PROBLEM TO WORK ON – Repeat each record below exactly, omitting whatever pictures appear in it.

STORED DATA –
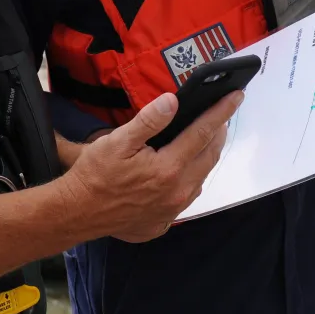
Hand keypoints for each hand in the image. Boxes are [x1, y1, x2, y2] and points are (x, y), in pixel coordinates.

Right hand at [60, 91, 240, 242]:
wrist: (78, 214)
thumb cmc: (95, 176)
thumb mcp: (117, 141)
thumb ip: (148, 121)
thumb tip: (173, 101)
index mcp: (168, 168)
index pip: (203, 133)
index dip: (220, 112)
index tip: (236, 96)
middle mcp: (177, 190)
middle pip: (210, 155)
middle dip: (219, 131)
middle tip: (222, 112)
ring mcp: (174, 207)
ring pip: (203, 175)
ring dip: (208, 153)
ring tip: (208, 134)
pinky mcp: (166, 217)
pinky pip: (191, 191)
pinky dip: (195, 173)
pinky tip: (187, 164)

ANSWER BELOW –
Hand keypoints for each hand in the image. Boxes are [x1, y1, x2, y2] and points are (x, y), in pixel coordinates.

Right hand at [60, 91, 240, 242]:
wrist: (78, 214)
thumb cmc: (95, 176)
thumb mcp: (117, 141)
thumb ip: (148, 121)
thumb tip: (173, 101)
index mcp: (168, 168)
index pip: (203, 133)
index dip: (220, 112)
index tip: (236, 96)
middle mcp: (177, 190)
middle pip: (210, 155)
middle dip: (219, 131)
middle tip: (222, 112)
ring mcp: (174, 207)
ring pip: (203, 175)
ring dip: (208, 153)
ring tip: (208, 134)
pinky mcp: (166, 217)
pinky pip: (191, 191)
pinky dip: (195, 173)
pinky tip: (187, 164)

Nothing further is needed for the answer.